Cenário Escolha Exemplo
Fruta na safra local Caseiro — melhor sabor, menor custo Morango de inverno no bramble da casa
Fora de safra Polpa food service aprovada Maracujá de entressafra no pornstar martini
Sabor exótico/indisponível Industrializado (o que houver de melhor) Lichia, frutas fora do circuito
Coco Leite/creme de coco de qualidade Piña colada — o "purê" da categoria é industrial por natureza
Volume gigante de 1 sabor Cotar os dois lados O drink-assinatura que vende 600/mês merece a conta feita

A rotina que amarra tudo: calendário de safra na parede do estoque — a cada estação, 2–3 frutas migram para o caseiro (custo despenca, sabor sobe) e as demais seguem na polpa aprovada. O purê acompanha a carta sazonal naturalmente.

Os 3 erros da categoria

  1. Polpa adoçada na ficha de purê 100% — o drink sai doce demais e ninguém entende por quê. Rótulo lido, ficha ajustada ou marca trocada.
  2. Caseiro sem porção fixa — "uma colherada" de purê é a morte da padronização; congele porcionado ou não congele.
  3. Fruta in natura no pico — bater fruta na comanda é lentidão e variação; o purê (caseiro ou não) existe exatamente para o drink de fruta sair em 60 segundos.

Perguntas frequentes

Purê de fruta caseiro ou industrializado para drinks?
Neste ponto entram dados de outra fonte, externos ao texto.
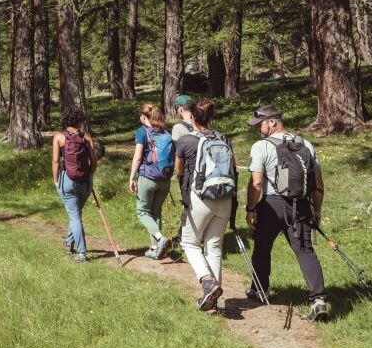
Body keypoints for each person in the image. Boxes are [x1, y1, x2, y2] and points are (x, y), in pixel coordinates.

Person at [245, 105, 329, 322]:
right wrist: (316, 209)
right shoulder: (305, 144)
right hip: (300, 205)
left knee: (262, 247)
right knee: (305, 251)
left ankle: (259, 290)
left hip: (272, 205)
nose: (258, 129)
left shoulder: (261, 147)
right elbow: (318, 184)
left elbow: (256, 182)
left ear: (273, 122)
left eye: (260, 124)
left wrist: (251, 208)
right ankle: (319, 300)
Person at [175, 100, 236, 314]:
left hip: (200, 197)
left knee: (189, 243)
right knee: (214, 247)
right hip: (225, 198)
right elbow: (233, 170)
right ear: (212, 117)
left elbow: (179, 170)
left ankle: (208, 282)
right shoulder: (224, 138)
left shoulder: (185, 140)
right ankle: (213, 303)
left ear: (192, 116)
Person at [52, 106, 99, 263]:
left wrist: (56, 180)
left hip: (67, 181)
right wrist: (90, 176)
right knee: (76, 215)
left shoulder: (59, 138)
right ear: (80, 121)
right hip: (85, 182)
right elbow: (93, 162)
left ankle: (81, 252)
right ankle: (68, 242)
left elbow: (55, 161)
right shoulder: (86, 138)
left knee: (75, 216)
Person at [129, 104, 173, 259]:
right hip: (165, 179)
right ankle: (155, 248)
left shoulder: (142, 131)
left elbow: (138, 156)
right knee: (155, 212)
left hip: (148, 177)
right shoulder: (165, 132)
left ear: (143, 116)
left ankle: (161, 239)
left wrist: (132, 177)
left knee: (142, 212)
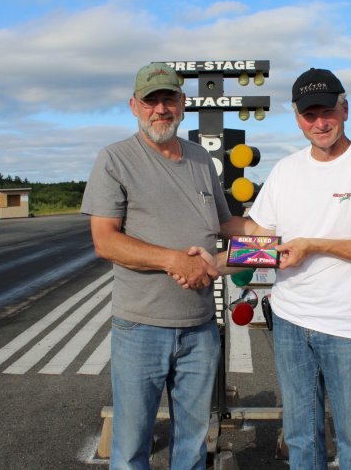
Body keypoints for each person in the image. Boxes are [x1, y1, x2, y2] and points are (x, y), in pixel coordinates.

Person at [176, 67, 351, 469]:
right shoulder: (286, 171)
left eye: (327, 112)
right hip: (291, 323)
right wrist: (215, 262)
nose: (320, 123)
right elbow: (262, 239)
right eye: (309, 114)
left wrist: (314, 245)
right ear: (297, 118)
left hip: (350, 328)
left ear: (345, 109)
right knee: (301, 439)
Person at [80, 62, 239, 469]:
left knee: (193, 444)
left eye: (169, 99)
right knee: (132, 445)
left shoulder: (200, 158)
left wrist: (273, 234)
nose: (161, 109)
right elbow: (105, 241)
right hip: (141, 329)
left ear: (182, 103)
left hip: (200, 328)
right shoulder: (115, 159)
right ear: (134, 106)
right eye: (151, 101)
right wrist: (173, 260)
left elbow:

Híbrido por estação: caseiro nas frutas da safra local (mais barato e mais fresco), polpa food service aprovada em teste cego fora de safra, premium importado para sabores indisponíveis.

Como fazer purê de morango para drinks?

Morango maduro batido, coado se a ficha pedir, porcionado em 40–50 ml e congelado — validade de 2–3 meses. Na safra, o custo fica em R$ 10–16/kg, e a fruta que ia vencer vira insumo de custo quase zero.

Polpa de fruta congelada serve para coquetelaria?

Serve bem nas marcas certas — a variação entre elas é grande, e o teste cego no drink real decide. A exigência inegociável: polpa 100% fruta, sem açúcar embutido, para a doçura permanecer sob controle do xarope.

Quanto de purê vai em cada drink?

Tipicamente 40–60 ml, fixados na ficha técnica — e a porção congelada padronizada é o que garante a mesma dose em qualquer turno. Purê "no olho" é variação de sabor e de custo ao mesmo tempo.